I'm out of my mind right now, but feel free to leave a message.....
Is when Toshiba makes the purchase, will it be credit or debit?
Note that one of IBM's first products in 1911 was a commercial scale. Since supermarket POS systems usually include a scale for weighing produce, this ends a century of IBM selling weighing devices.
There is no money in hardware. I found out the hard (stupid) way.
A hardware engineer with a PhD gets paid, entry, 100-110k on average.
A software engineer with MS get paid, entry, 100-100k on average.
A software engineer's work experience accrues without much 'expiration' date - this is more true as you move up higher in abstraction (so I'm not talking about firmware software driver guys, although they should be damn good at C/C++ which helps with getting into other things).

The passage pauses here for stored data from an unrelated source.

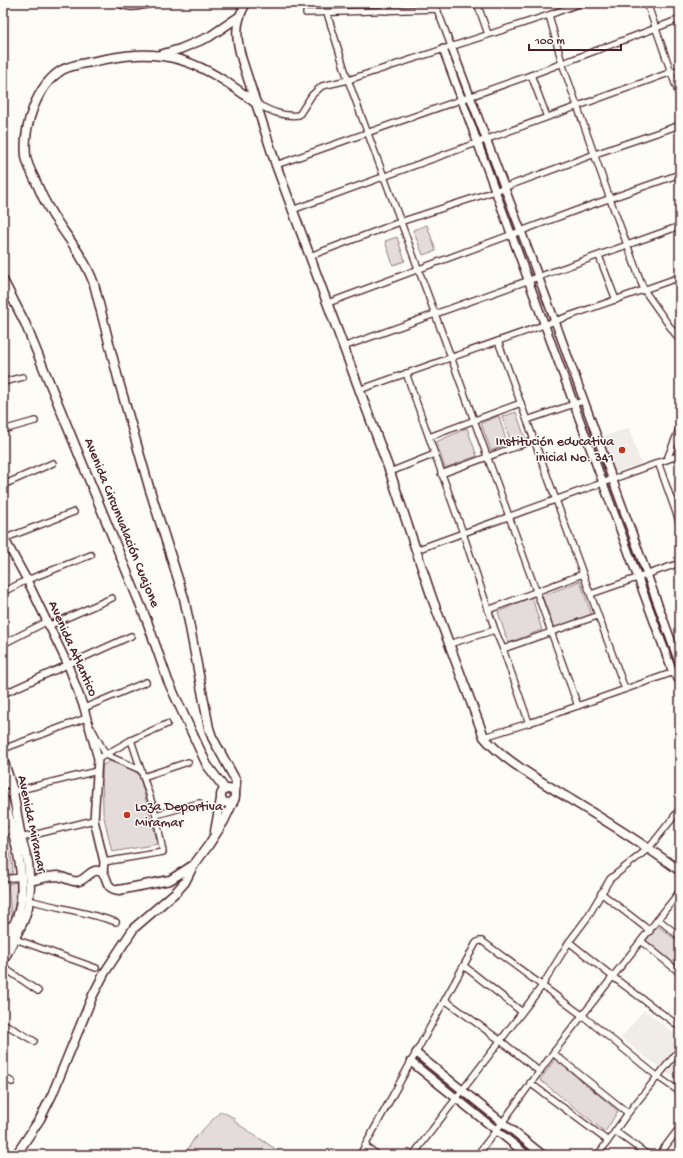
<svg xmlns="http://www.w3.org/2000/svg" width="683" height="1158" viewBox="0 0 683 1158" font-family="'Gochi Hand',sans-serif">
	<rect width="100%" height="100%" fill="#fdfcf7"/>
	<filter id="ink" filterUnits="userSpaceOnUse"><feTurbulence type="fractalNoise" baseFrequency=".025" numOctaves="2"/><feDisplacementMap in="SourceGraphic" scale="8" xChannelSelector="R" yChannelSelector="G"/><feConvolveMatrix kernelMatrix="1 2 1 2 8 2 1 2 1" color-interpolation-filters="sRGB"/></filter>
	<g filter="url(#ink)">
		<g fill="#f0ece8">
			<path d="M 629,428 L 641,464 L 615,473 L 602,437 Z"/>
			<path d="M 644,1010 L 680,1038 L 680,1083 L 621,1038 Z"/>
		</g>
		<g fill="#e3dcda" stroke="#967e82">
			<path d="M 427,225 L 436,251 L 423,255 L 413,230 Z"/>
			<path d="M 397,237 L 405,261 L 393,265 L 385,241 Z"/>
			<path d="M 516,412 L 525,438 L 511,442 L 502,417 Z"/>
			<path d="M 499,416 L 507,444 L 491,451 L 481,423 Z"/>
			<path d="M 467,428 L 477,456 L 445,468 L 436,442 Z"/>
			<path d="M 580,581 L 592,616 L 555,630 L 542,596 Z"/>
			<path d="M 532,597 L 542,630 L 508,643 L 498,612 Z"/>
			<path d="M 109,761 L 133,770 L 139,775 L 158,844 L 112,852 L 103,813 L 102,766 Z"/>
			<path d="M 3,838 L 6,839 C 8,847 15,866 12,874 L 7,874 Z"/>
			<path d="M 17,882 L 15,906 L 11,916 L 8,884 Z"/>
			<path d="M 658,926 L 680,943 L 680,968 L 646,940 Z"/>
			<path d="M 555,1059 L 618,1111 L 605,1132 L 540,1080 Z"/>
			<path d="M 221,1111 L 234,1118 L 235,1122 L 280,1152 L 278,1155 L 184,1155 L 194,1139 Z"/>
		</g>
		<g fill="none" stroke-linecap="round" stroke-linejoin="round">
			<defs>
				<g id="minor">
					<path d="M 384,3 L 386,11"/>
					<path d="M 477,3 L 488,34"/>
					<path d="M 647,3 L 680,98"/>
					<path d="M 306,13 L 437,9 L 451,46"/>
					<path d="M 327,13 L 348,80 L 451,357 L 578,706"/>
					<path d="M 549,15 L 562,63 L 610,199 L 644,290 L 680,341"/>
					<path d="M 531,75 L 547,117"/>
					<path d="M 257,104 C 270,111 283,117 299,115 L 312,95 L 322,86 L 348,80 L 549,15 L 581,3"/>
					<path d="M 276,165 L 531,75 L 680,19"/>
					<path d="M 292,210 L 680,69"/>
					<path d="M 310,256 L 400,222 L 495,191 L 595,154 L 680,125"/>
					<path d="M 599,256 L 616,300"/>
					<path d="M 328,303 L 580,209 L 680,174"/>
					<path d="M 498,341 L 625,689"/>
					<path d="M 343,347 L 680,226"/>
					<path d="M 406,373 L 463,533 L 495,630 L 503,649 L 529,723"/>
					<path d="M 3,382 L 23,377"/>
					<path d="M 359,390 L 680,277"/>
					<path d="M 527,420 L 583,401"/>
					<path d="M 3,430 L 35,421"/>
					<path d="M 429,437 L 521,403"/>
					<path d="M 667,459 L 680,427"/>
					<path d="M 658,462 L 680,524"/>
					<path d="M 390,472 L 435,454"/>
					<path d="M 441,474 L 534,440"/>
					<path d="M 3,485 L 53,463"/>
					<path d="M 3,539 L 74,512"/>
					<path d="M 416,550 L 680,455"/>
					<path d="M 3,592 L 27,580 L 91,555"/>
					<path d="M 591,594 L 680,563"/>
					<path d="M 488,610 L 583,574"/>
					<path d="M 48,626 L 112,598"/>
					<path d="M 3,644 L 46,622"/>
					<path d="M 449,644 L 495,630"/>
					<path d="M 503,649 L 597,616"/>
					<path d="M 3,694 L 131,636"/>
					<path d="M 84,708 L 146,682"/>
					<path d="M 92,729 L 106,755 L 141,770"/>
					<path d="M 484,737 L 529,723 L 680,670"/>
					<path d="M 3,749 L 86,718"/>
					<path d="M 98,759 L 131,740 L 167,724"/>
					<path d="M 143,777 L 188,762"/>
					<path d="M 3,785 L 11,784"/>
					<path d="M 3,794 L 97,771"/>
					<path d="M 156,815 L 199,803"/>
					<path d="M 3,832 L 12,830"/>
					<path d="M 21,838 L 94,820"/>
					<path d="M 104,862 L 163,852 L 156,815 L 131,740"/>
					<path d="M 3,879 L 22,877"/>
					<path d="M 601,893 L 650,931"/>
					<path d="M 29,900 C 58,908 87,912 116,922"/>
					<path d="M 658,919 L 680,937"/>
					<path d="M 3,926 L 14,925"/>
					<path d="M 15,939 L 96,968"/>
					<path d="M 641,941 L 680,973"/>
					<path d="M 569,942 L 613,977 L 680,1027"/>
					<path d="M 464,966 L 522,1012"/>
					<path d="M 3,967 L 38,991"/>
					<path d="M 445,1000 L 501,1041 L 540,1072"/>
					<path d="M 3,1023 L 34,1041"/>
					<path d="M 553,1053 L 628,1113"/>
					<path d="M 3,1077 L 12,1082"/>
					<path d="M 530,1083 L 608,1141"/>
					<path d="M 616,1132 L 648,1155"/>
					<path d="M 365,1146 L 378,1155"/>
					<path d="M 360,1155 L 476,943 L 479,941 L 482,941 L 583,1016 L 658,1077 L 680,1092"/>
					<path d="M 413,1155 L 542,986 L 569,942 L 587,918 L 610,879 L 649,848 L 680,809"/>
					<path d="M 477,1155 L 502,1123 L 553,1053 L 680,891"/>
					<path d="M 598,1155 L 628,1113 L 680,1049"/>
					<path d="M 659,1155 L 680,1127"/>
				</g>
				<g id="tertiary">
					<path d="M 451,46 L 555,321 L 680,665"/>
					<path d="M 443,49 L 673,673 L 680,681"/>
					<path d="M 3,536 L 27,580 L 68,665 L 84,708 L 98,759 L 94,820 L 104,862 L 103,873"/>
					<path d="M 416,1053 L 543,1155"/>
					<path d="M 411,1062 L 527,1155"/>
				</g>
				<g id="secondary">
					<path d="M 121,3 C 130,8 139,5 149,3"/>
					<path d="M 246,3 C 234,23 236,39 242,60 L 276,165 L 390,472 L 432,598 L 484,737 C 502,759 540,781 565,796 C 604,820 643,843 680,871"/>
					<path d="M 160,55 L 180,49 L 209,37 L 240,16"/>
					<path d="M 3,280 L 25,323 L 147,621 L 168,681 L 207,765 L 225,789"/>
					<path d="M 3,759 L 13,791 L 21,838 L 28,862 L 30,887 L 28,907 L 23,922 L 3,961"/>
					<circle cx="228" cy="796" r="7"/>
					<path d="M 235,794 L 236,781 L 212,737 L 209,728 L 188,617 L 184,598 L 149,487 L 119,382 L 94,284 C 85,258 67,237 52,214 C 46,204 40,192 36,182 C 32,173 27,165 26,156 C 23,127 36,86 62,70 C 71,65 81,64 91,62 C 123,55 149,51 181,60 C 210,69 233,86 257,104"/>
					<path d="M 3,795 C 12,831 28,875 19,911 C 16,923 9,934 3,945"/>
					<path d="M 215,831 L 221,799"/>
					<path d="M 30,881 C 39,879 49,876 58,876 C 65,877 72,883 79,881 C 87,879 92,867 101,872 C 110,876 102,888 119,890 L 170,880 L 192,866"/>
					<path d="M 16,1155 L 40,1119 L 52,1095 L 93,995 L 105,972 L 134,928 L 177,891 L 185,882 L 193,866 L 208,846 L 224,821 L 234,800"/>
				</g>
			</defs>
			<use href="#minor" stroke="#4a1f2b" stroke-width="8"/>
			<use href="#tertiary" stroke="#4a1f2b" stroke-width="10"/>
			<use href="#secondary" stroke="#4a1f2b" stroke-width="11"/>
			<use href="#minor" stroke="#fdfcf7" stroke-width="5.5"/>
			<use href="#tertiary" stroke="#fdfcf7" stroke-width="7"/>
			<use href="#secondary" stroke="#fdfcf7" stroke-width="8"/>
		</g>
	</g>
	<g fill="#c8321e" stroke="#fdfcf7" stroke-width="1.5">
		<circle cx="622" cy="450" r="4"/>
		<circle cx="127" cy="815" r="4"/>
	</g>
	<g text-anchor="middle" dominant-baseline="central" stroke-width="3" stroke-linejoin="round" paint-order="stroke">
		<g font-size="14" fill="#4a1f2b" stroke="#fdfcf7" text-anchor="end">
			<text x="614" y="442">Institución educativa<tspan x="614" dy="16">inicial No. 341</tspan></text>
			<text x="135" y="807" text-anchor="start">Loza Deportiva<tspan x="135" dy="16">Miramar</tspan></text>
		</g>
		<g font-size="14" fill="#4a1f2b" stroke="#fdfcf7">
			<text transform="translate(121 523) rotate(68)">Avenida Circunvalación Cuajone</text>
			<text transform="translate(72 649) rotate(66)">Avenida Atlantico</text>
			<text transform="translate(31 824) rotate(78)">Avenida Miramar</text>
		</g>
	</g>
	<rect width="683" height="1158" fill="none" stroke="#fdfcf7" stroke-width="16"/>
	<rect x="8" y="8" width="667" height="1142" fill="none" stroke="#4a1f2b" stroke-width="1.5" filter="url(#ink)"/>
	<path d="M529 44v6h92v-6" fill="none" stroke="#4a1f2b" stroke-width="2"/>
	<text x="535" y="44" font-size="12" fill="#4a1f2b" stroke="#fdfcf7" stroke-width="3" paint-order="stroke">100 m</text>
</svg>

A software engineer can be an entrepreneur: see: Youtube founders out of Ebay, fresh-out-of-college grads. Software initial cost is almost 0.
A hardware engineer cannot be a real entrepreneur. He has to battle a mine patentfield (yeah, same for CS but usually you can get acquired quickly) and huge initial costs. Tools licensing is astronomical. A industrial grade SPICE license + Synthesis + Layout + P&R tools + etc will cost in the hundreds of K, if not hitting a million.
A hardware engineer faces huge elimination by being too close to the transistor level. A switch out of the BJT into MOS probably destroyed many engineers' accrued knowledge in one fell swoop, quickly. Similarly, the impending switch from MOS into double-gates will destroy many IC engineers' accrued knowledge just as quickly.
The same cannot be said for CS, as most of it can be abstracted quickly, and boils down to algorithmic practices which do not get outdated.
Laundry Iphone apps, Stupid dinky games, and apps to help you count how much you fart get millions in funding, while hardware startups flounder to get by (hence preventing others from even thinking of entering the HW game).
Yet, a HW guy (EE Major) has arguably the same skills, foundation, and fundamental knowledge as SW guys (CS majors). Its really just that EE guys don't like doing CS, but they could do it easily. I went to a top-tier uni with EECS as a combined major (and this is common at the top uni's). I can tell you the top EE guys aced their CS classes easily and beat out the top CS guys or were on par.
Why are we paid less? Yeah yeah low margins, blah blah. Well, f* this. I'm taking a stand and telling the ENTIRE next generation of EECS majors to do CS only. There is not much left in EE for the hard workers to do well in, other than work forever for CorpX earning less than CS majors, while doing the same workload with the same skillset. F** this.